In our study the mean age of 55 was included in the logistic regression function. Different ages gave slightly different estimates — for example, the ages of 45, 55, and 60 gave a decline in the predicted mortality of 40%, 43%, and 41% respectively. With the true individual values for age and other risk factors as obtained in the five risk factor surveys in the logistic regression function, the predicted decline in mortality between 1972 and 1992 was 39%. Thus the technical aspects of fitting the model had no meaningful effect on the magnitude of the estimate of trend.
To estimate the role of statistical error in the predicted mortality we calculated the 95% confidence interval. Two types of statistical uncertainties may affect the calculations of a decline in predicted mortality. The first is the sampling error of the mean levels of the risk factors. As the sample sizes were large these errors were small. The 95% confidence interval was largest in 1992, for smoking (SE 2.9), because that year's sample size was the smallest. For blood pressure and cholesterol concentration the sampling error was similar to or smaller than the error of accuracy of measurement.
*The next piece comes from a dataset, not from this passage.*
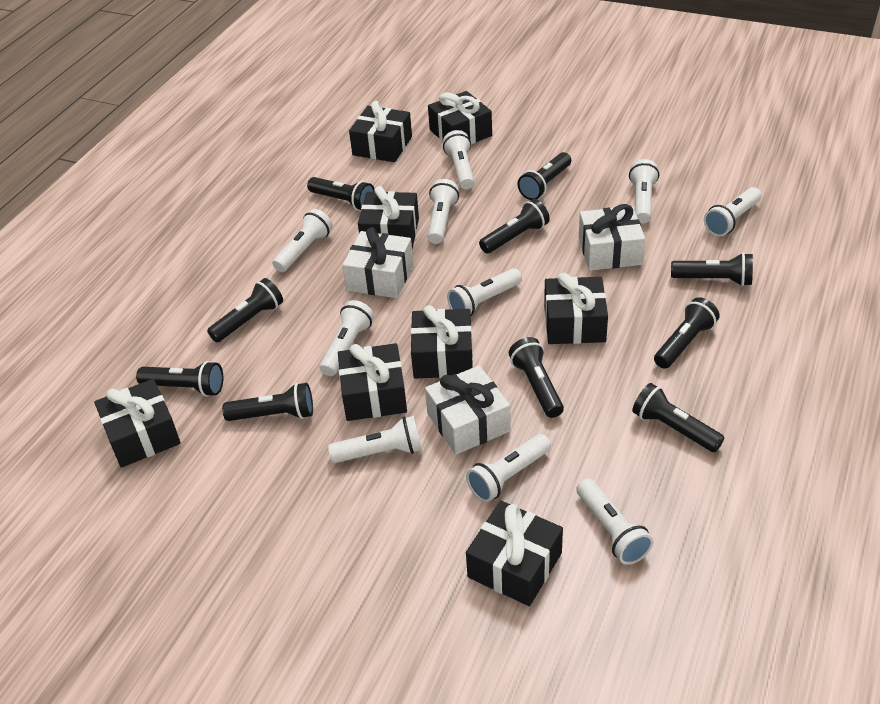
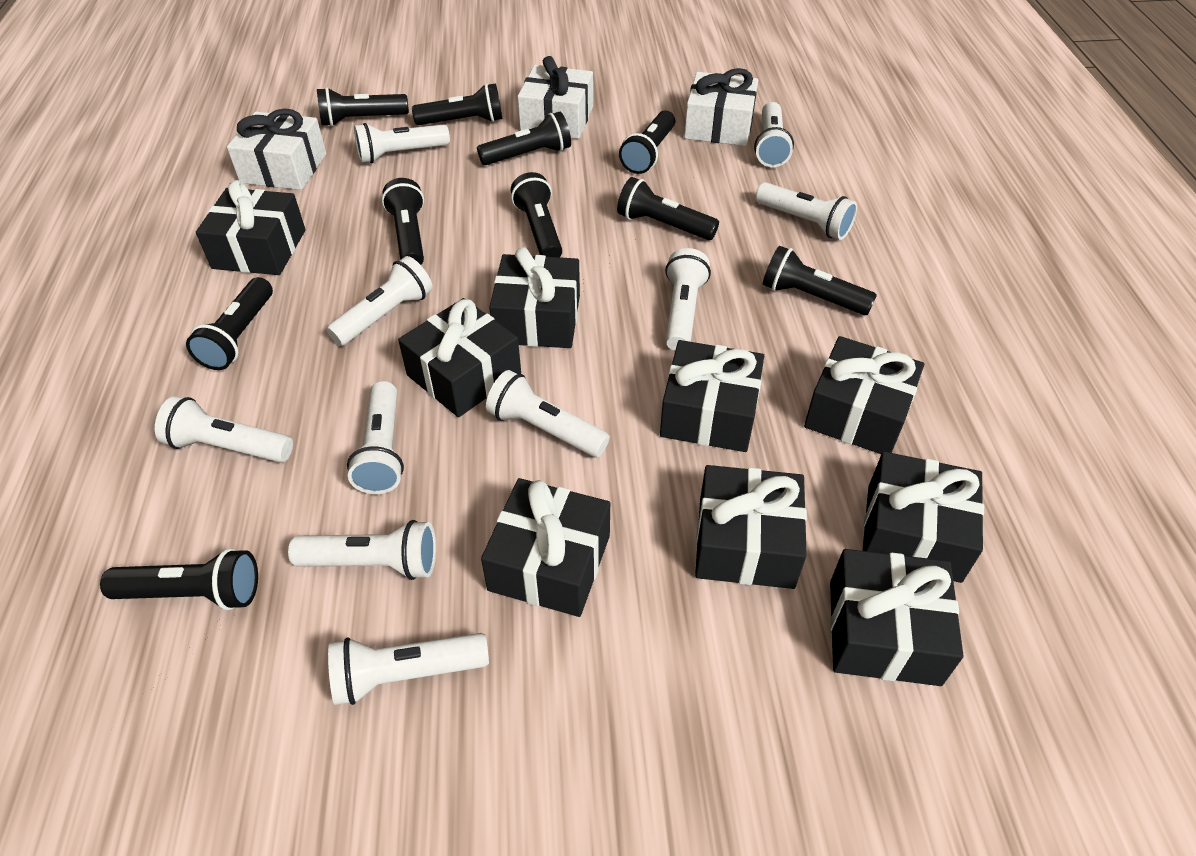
black gift: 8 -> 9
Important statistical error comes from the standard error or the coefficients of the risk factors in the logistic regression model. These errors were smaller among men than women because more men died of ischaemic heart disease. We took both of these errors into account when calculating the confidence intervals. An alternative way to assess the stability of the predicted decline in mortality from ischaemic heart disease is to take the logistic regression from different cohorts. In eastern Finland three different cohorts are available: the present cohort, based on the 1972 survey; the second cohort, based on the 1977 survey; and the third one, based on the 1982 survey. Taking the logistic regression model from different cohorts, changing the follow up time, or pooling the cohorts did not have any significant effect on the predicted decline in mortality from ischaemic heart disease. We took the 1972 cohort because the follow up of the observed mortality began that year.
North karelia and kuopio represent finland
The levels of risk factors decreased more in North Karelia than in Kuopio during the first five years, but after that the trends were similar.18 The trends in mortality in the 1970s and early 1980s have been published.*RF 18–20* The differences between the provinces have been small compared with the overall decline. To bring more stability to the analyses we pooled the data for the two provinces. In the whole of Finland the decrease in mortality from ischaemic heart disease was about 50% from 1970 to 1992. Finland is a small country with a homogeneous population, and the socioeconomic variation in the country is small; North Karelia and Kuopio probably represent the development in the whole country. The MONICA project5 will give better possibilities to assess the role of changing risk factors in trends in incidence of, and mortality from, coronary heart disease not only in Finland but also worldwide.